> REQUIREMENT: Each entry below must be repeated word for word.

(Stored data)
::::::
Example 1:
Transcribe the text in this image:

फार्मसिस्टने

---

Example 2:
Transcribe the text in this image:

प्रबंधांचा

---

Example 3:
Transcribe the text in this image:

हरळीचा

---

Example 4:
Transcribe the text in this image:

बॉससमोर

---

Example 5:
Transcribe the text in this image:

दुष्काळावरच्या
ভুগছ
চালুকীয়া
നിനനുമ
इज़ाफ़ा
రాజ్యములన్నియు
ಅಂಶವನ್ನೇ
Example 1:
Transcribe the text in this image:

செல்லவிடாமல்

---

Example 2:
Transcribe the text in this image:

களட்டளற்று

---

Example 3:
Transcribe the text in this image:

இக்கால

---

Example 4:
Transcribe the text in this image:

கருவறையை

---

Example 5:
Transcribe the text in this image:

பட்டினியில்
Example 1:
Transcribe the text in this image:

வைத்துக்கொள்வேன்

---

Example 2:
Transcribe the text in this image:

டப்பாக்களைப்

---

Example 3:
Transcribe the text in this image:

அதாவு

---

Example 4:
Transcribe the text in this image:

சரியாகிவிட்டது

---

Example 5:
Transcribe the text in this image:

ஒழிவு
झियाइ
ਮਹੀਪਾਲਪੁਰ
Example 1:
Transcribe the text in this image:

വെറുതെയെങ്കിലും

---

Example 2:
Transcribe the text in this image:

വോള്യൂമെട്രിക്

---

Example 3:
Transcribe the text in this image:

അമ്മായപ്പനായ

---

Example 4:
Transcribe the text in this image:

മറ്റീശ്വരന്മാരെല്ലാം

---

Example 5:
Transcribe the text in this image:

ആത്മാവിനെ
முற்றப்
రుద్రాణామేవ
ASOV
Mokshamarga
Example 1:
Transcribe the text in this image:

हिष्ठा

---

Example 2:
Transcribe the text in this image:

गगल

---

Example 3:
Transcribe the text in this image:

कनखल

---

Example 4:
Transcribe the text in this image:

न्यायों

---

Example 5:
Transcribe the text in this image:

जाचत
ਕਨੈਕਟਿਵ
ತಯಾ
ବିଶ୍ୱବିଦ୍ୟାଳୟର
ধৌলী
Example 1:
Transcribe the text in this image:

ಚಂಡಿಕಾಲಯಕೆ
::::::
> RESPONSE TO THE TASK:
Example 1:
Transcribe the text in this image:

फार्मसिस्टने

---

Example 2:
Transcribe the text in this image:

प्रबंधांचा

---

Example 3:
Transcribe the text in this image:

हरळीचा

---

Example 4:
Transcribe the text in this image:

बॉससमोर

---

Example 5:
Transcribe the text in this image:

दुष्काळावरच्या
ভুগছ
চালুকীয়া
നിനനുമ
इज़ाफ़ा
రాజ్యములన్నియు
ಅಂಶವನ್ನೇ
Example 1:
Transcribe the text in this image:

செல்லவிடாமல்

---

Example 2:
Transcribe the text in this image:

களட்டளற்று

---

Example 3:
Transcribe the text in this image:

இக்கால

---

Example 4:
Transcribe the text in this image:

கருவறையை

---

Example 5:
Transcribe the text in this image:

பட்டினியில்
Example 1:
Transcribe the text in this image:

வைத்துக்கொள்வேன்

---

Example 2:
Transcribe the text in this image:

டப்பாக்களைப்

---

Example 3:
Transcribe the text in this image:

அதாவு

---

Example 4:
Transcribe the text in this image:

சரியாகிவிட்டது

---

Example 5:
Transcribe the text in this image:

ஒழிவு
झियाइ
ਮਹੀਪਾਲਪੁਰ
Example 1:
Transcribe the text in this image:

വെറുതെയെങ്കിലും

---

Example 2:
Transcribe the text in this image:

വോള്യൂമെട്രിക്

---

Example 3:
Transcribe the text in this image:

അമ്മായപ്പനായ

---

Example 4:
Transcribe the text in this image:

മറ്റീശ്വരന്മാരെല്ലാം

---

Example 5:
Transcribe the text in this image:

ആത്മാവിനെ
முற்றப்
రుద్రాణామేవ
ASOV
Mokshamarga
Example 1:
Transcribe the text in this image:

हिष्ठा

---

Example 2:
Transcribe the text in this image:

गगल

---

Example 3:
Transcribe the text in this image:

कनखल

---

Example 4:
Transcribe the text in this image:

न्यायों

---

Example 5:
Transcribe the text in this image:

जाचत
ਕਨੈਕਟਿਵ
ತಯಾ
ବିଶ୍ୱବିଦ୍ୟାଳୟର
ধৌলী
Example 1:
Transcribe the text in this image:

ಚಂಡಿಕಾಲಯಕೆ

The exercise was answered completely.